Now I have seen the error of my ways. I have steeled myself and started to throw out another 150m of journals, perhaps a bit more. I am still being slightly cautious – keeping journals from commercial publishers just in case they decide to do something difficult. (Sometimes what is available this year becomes locked behind a paywall, or a higher paywall, next year).
It will take a few more weeks to complete this disposal, but now I need to plan what to do with the space that will be freed up. We need to use the space to benefit the scientists here (we have no undergraduates). I would like the library to be a place for meeting and exchange of information, as it used to be in the days when everyone had to visit to check the journals. But if it is no longer essential for everyone to visit the library, is it realistic to think that it can ever again take this role? People still come to the Library regularly to work, but this is a smaller fraction. Would a fistful of technology attract people? Or colourful comfortable sofas? I wonder about trying to attract people by playing to our other strengths – science as culture, history of science, the NIMR identity and pride in its achievements. But these are usually optional extras, not anyone’s priority. If an activity does not contribute directly to the next grant or publication, then only a minority will be interested. My current thoughts are that we should increase the working space available and have some more casual seating areas for browsing.

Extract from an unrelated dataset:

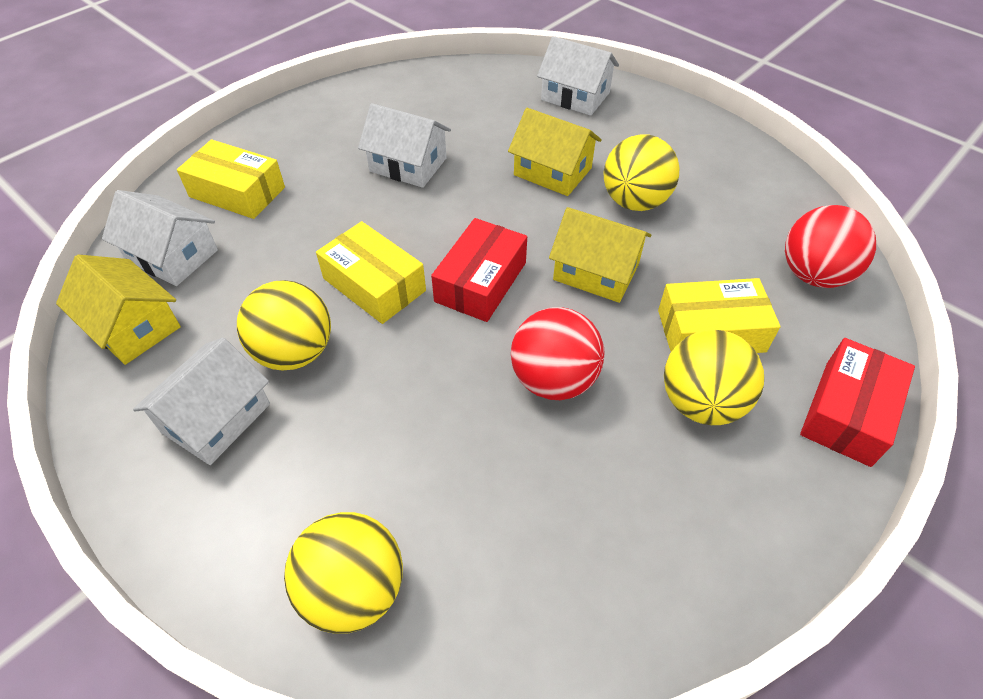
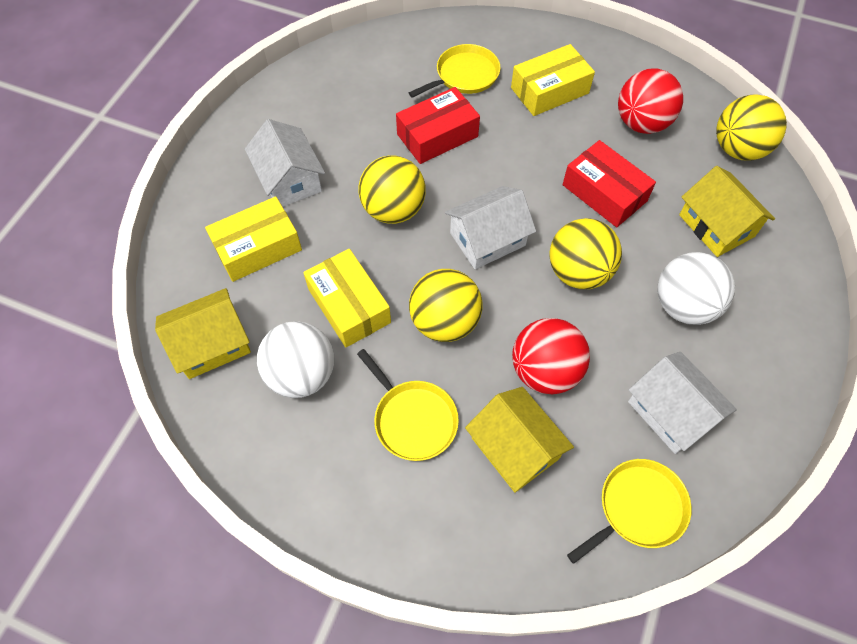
white ball: none = 0 -> [257,321,334,398] [657,252,735,325] = 2
white house: [102,190,218,286] [133,337,270,465] [358,103,451,188] [537,36,619,116] = 4 -> [245,119,325,207] [445,186,536,269] [628,352,737,454] = 3
yellow pan: none = 0 -> [357,349,459,461] [409,44,501,98] [567,459,692,564] = 3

I also plan to make our book collection more prominent. The books were hidden away in side rooms but they will now be brought into the main reading room, as part of our frontline collection. I’ve noted that the books do still draw people. I am weeding the books, so that the collection is tighter and more relevant. I will retain some interesting historical items. I hear that the Toronto University science library recently did something similar – using interesting and quirky books to draw people in.
The Library is a place of escape, a place to recharge batteries or intense thought/study. It is also one of the few ‘open’ places in the Institute and as such it usually gets shown (off) to visitors, so it needs to look good, not moribund. I want to keep the attractive appearance of the existing reading room and ideally create a modern look.
We will start to discuss ideas for the space in January. The solution is not obvious – we are not a university so have no undergraduates to cater for;we are not a hospital so have no clinical staff to cater for; the Institute does not need another training room or coffee bar. I read recently about the ‘Research Hive’ at the University of Sussex, but on closer inspection I realised that it offers little that we don’t already offer.
Any brilliant ideas would be welcome!